Change in Control. In the event of any Corporate Transaction (as defined in the Plan), the Committee can make any adjustments to the STIP that are deemed appropriate to reflect the Corporate Transaction, in its sole discretion, unless the Participant has a written agreement binding on the Company that provides otherwise.

10.
Recoupment. Any payouts under this STIP are subject to the Company's Incentive Recoupment Policy which was effective January 1, 2010, as such policy may be amended from time to time in the sole discretion of the Board.






11.
Definitions. In addition to the other definitions contained herein, the following definitions shall apply:
 
(a)Administrator shall mean the Committee.
(b)Annual Incentive Target refers to the percentage of a Participant's rate of base pay during the Performance Period, which percentage shall be based on the Participant's Assignment, the competitive marketplace and shall be established by the Committee.
(c)Assignment refers to a Participant's position or location and/or business unit.
(d)Award shall mean a cash payment made to a Participant pursuant to the STIP.
(e)Board means the Board of Directors of the Furniture Brands International, Inc.
(f)Brand Executive means those Executives employed by a wholly-owned subsidiary of Furniture Brands International, Inc.
(g)Committee refers to the Human Resources Committee of the Board of Directors of Furniture Brands International, Inc.
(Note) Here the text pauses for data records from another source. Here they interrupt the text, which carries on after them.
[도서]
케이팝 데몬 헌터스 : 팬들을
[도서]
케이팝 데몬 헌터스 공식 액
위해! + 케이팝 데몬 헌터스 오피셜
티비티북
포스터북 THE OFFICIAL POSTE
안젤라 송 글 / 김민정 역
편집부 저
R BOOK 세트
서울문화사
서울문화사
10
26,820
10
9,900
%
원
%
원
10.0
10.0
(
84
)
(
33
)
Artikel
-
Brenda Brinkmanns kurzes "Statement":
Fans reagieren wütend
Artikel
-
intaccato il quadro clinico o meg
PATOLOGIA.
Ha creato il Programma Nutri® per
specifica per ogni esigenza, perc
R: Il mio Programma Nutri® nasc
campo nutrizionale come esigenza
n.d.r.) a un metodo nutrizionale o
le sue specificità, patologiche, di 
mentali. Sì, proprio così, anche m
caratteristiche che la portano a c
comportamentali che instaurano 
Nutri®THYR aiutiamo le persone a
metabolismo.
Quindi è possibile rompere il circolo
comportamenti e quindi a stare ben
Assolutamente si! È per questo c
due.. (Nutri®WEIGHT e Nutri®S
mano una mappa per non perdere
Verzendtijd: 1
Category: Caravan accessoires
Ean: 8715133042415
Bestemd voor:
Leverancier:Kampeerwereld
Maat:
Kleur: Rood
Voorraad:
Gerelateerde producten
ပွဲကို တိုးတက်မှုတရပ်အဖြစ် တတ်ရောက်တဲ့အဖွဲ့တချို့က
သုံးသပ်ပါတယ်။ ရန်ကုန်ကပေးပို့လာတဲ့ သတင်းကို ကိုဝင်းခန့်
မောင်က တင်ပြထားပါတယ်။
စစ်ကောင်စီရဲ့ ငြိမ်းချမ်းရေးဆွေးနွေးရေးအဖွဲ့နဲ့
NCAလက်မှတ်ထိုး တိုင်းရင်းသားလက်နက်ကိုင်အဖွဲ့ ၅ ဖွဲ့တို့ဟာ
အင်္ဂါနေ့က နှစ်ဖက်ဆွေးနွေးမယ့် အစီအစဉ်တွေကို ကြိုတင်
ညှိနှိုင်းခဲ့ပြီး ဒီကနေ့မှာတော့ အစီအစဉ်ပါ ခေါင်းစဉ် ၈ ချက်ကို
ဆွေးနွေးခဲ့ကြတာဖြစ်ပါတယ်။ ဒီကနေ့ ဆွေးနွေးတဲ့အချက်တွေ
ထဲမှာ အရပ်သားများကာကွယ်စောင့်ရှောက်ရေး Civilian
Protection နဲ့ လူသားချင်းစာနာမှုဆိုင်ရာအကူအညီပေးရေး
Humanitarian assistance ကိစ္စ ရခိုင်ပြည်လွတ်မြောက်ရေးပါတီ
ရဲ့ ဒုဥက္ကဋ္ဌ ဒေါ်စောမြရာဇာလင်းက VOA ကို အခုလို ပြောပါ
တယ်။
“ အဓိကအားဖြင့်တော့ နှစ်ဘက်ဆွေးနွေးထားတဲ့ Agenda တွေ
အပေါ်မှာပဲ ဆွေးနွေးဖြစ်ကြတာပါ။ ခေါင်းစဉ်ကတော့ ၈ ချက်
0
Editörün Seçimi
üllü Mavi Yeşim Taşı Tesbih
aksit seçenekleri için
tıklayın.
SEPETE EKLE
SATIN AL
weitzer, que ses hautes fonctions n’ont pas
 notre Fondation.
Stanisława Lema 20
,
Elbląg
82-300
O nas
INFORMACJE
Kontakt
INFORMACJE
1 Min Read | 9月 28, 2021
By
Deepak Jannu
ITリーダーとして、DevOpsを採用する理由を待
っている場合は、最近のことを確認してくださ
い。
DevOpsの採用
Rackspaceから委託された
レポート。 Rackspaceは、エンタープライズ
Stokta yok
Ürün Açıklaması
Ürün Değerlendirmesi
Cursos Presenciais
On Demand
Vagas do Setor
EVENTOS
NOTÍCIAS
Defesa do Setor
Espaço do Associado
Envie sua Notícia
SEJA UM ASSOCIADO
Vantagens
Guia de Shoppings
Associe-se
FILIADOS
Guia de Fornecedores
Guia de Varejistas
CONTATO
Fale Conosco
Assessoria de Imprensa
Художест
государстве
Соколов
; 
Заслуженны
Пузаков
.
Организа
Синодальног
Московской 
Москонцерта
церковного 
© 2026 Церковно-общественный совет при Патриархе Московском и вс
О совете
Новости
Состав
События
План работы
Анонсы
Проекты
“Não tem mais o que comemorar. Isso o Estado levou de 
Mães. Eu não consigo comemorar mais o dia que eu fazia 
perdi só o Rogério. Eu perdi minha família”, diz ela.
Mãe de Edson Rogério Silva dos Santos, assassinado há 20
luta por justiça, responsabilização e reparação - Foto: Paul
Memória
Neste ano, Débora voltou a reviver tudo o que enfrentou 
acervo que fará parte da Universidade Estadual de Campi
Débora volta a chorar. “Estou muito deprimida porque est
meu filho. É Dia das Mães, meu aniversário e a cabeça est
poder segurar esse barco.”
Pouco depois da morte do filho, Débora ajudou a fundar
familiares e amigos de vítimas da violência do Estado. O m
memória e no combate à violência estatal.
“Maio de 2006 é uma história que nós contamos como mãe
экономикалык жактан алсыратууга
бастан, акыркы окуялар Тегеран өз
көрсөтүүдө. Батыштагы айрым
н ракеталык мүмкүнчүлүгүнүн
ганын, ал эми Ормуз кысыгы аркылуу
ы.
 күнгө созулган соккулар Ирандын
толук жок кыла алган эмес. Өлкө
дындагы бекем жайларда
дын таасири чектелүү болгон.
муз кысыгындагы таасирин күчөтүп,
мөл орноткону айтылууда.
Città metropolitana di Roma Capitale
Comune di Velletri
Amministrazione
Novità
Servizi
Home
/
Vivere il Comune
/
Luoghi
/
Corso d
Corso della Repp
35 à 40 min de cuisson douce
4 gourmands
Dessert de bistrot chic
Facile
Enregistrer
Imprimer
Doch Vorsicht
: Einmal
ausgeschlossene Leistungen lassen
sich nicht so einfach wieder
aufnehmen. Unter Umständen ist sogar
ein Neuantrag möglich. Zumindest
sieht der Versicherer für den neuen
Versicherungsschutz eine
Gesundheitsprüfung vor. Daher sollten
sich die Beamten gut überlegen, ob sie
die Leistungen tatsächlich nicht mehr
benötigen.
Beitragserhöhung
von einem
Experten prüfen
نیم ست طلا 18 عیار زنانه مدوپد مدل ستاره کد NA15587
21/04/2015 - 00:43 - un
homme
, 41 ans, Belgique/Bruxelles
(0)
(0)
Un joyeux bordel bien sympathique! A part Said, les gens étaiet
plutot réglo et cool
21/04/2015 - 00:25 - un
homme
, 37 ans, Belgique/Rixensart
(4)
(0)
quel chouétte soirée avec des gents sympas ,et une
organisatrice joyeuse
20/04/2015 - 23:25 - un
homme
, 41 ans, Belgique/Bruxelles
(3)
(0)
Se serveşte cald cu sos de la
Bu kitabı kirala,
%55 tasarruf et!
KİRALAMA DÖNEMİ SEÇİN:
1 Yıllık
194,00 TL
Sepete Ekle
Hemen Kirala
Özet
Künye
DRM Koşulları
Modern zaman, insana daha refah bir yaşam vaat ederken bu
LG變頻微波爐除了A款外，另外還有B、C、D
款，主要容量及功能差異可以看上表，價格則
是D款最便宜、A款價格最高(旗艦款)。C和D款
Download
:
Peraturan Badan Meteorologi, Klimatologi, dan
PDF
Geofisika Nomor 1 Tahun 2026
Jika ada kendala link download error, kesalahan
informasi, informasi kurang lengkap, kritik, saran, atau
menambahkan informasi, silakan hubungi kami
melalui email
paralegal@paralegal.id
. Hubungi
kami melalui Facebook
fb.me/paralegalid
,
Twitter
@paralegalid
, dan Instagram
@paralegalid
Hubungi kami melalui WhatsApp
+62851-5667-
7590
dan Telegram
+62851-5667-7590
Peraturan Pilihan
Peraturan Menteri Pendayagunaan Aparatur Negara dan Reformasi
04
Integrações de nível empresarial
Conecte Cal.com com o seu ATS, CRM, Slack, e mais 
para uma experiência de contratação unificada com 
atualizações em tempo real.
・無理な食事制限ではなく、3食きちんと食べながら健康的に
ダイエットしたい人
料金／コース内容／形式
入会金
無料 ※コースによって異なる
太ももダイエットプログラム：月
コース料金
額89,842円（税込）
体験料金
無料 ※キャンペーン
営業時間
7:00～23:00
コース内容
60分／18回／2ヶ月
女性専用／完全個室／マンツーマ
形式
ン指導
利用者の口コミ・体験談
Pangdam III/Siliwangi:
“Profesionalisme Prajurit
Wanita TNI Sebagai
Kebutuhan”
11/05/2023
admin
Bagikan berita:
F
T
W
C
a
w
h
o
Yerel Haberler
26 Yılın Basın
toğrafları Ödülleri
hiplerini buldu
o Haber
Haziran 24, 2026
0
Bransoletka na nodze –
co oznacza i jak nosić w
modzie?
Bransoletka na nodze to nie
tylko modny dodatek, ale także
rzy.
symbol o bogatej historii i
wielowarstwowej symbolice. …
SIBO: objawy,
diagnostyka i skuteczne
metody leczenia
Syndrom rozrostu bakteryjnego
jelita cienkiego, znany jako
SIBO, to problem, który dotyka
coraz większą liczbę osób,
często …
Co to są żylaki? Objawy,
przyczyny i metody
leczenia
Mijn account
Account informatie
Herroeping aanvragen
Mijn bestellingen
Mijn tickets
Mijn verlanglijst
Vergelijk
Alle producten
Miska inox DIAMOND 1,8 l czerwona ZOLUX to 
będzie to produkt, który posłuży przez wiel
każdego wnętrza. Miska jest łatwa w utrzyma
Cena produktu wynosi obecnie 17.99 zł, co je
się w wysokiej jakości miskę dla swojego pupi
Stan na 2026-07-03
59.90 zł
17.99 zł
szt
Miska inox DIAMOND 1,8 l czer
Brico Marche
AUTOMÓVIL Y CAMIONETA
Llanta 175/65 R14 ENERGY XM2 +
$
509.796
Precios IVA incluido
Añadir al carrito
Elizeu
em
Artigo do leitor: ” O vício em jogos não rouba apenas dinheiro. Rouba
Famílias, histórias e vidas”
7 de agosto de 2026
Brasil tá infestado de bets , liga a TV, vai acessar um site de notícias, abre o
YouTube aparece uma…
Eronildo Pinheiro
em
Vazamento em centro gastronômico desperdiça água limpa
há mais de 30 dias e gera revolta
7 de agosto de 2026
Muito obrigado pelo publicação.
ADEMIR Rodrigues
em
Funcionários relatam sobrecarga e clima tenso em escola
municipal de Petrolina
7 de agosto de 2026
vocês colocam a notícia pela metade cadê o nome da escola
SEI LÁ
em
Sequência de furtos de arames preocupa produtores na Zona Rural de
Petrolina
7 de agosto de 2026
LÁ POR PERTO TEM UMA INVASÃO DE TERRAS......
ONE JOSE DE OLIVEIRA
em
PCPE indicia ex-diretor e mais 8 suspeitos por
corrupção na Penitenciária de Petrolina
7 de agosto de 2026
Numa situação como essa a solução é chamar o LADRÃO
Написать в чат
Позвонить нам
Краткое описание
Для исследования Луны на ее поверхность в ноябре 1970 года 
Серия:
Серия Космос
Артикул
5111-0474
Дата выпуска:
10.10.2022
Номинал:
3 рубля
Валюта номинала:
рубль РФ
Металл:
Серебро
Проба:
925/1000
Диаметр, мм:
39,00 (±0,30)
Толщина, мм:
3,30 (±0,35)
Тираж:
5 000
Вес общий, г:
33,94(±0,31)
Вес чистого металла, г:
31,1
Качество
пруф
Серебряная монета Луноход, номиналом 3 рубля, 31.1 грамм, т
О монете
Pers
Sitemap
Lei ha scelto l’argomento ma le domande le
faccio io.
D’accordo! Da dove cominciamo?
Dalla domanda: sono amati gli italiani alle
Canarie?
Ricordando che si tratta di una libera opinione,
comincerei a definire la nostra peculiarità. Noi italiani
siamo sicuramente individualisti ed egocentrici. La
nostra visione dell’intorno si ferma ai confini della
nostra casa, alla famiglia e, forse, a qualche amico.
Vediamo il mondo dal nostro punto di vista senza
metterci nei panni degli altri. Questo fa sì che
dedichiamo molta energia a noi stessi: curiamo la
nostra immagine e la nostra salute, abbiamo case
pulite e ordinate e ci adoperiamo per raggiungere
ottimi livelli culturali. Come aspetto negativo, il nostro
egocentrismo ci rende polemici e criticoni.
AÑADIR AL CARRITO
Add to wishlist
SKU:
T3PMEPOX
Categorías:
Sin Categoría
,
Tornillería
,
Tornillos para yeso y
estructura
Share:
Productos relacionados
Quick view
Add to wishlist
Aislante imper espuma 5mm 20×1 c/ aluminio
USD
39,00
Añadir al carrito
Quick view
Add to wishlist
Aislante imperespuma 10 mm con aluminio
(h)Code means the Internal Revenue Code of 1986, as amended from time to time (and the regulations issued thereunder). A reference to any provision of the Code shall include reference to any successor provision of the Code (and the regulations issued thereunder).
(i)Corporate Executive means those Executives employed by Furniture Brands International, Inc.
(j)Executive refers to any member of the Company's Executive Leadership Team.
(k)Individual Objectives shall mean the individual performance objectives established early each year by Participants and their managers.
(l)Net Earnings shall mean the Company's net earnings, inclusive of STIP and LTIP expenses, from the statement of operations filed with the SEC, adjusted for unusual or infrequent items as set forth in the Plan.
(m)Net Sales shall mean the Company's net sales from the statement of operations filed with the SEC, adjusted for unusual or infrequent items as set forth in the Plan.
(n)Participant shall mean any employee of the Company who is eligible to participate in the STIP in accordance with Section 3.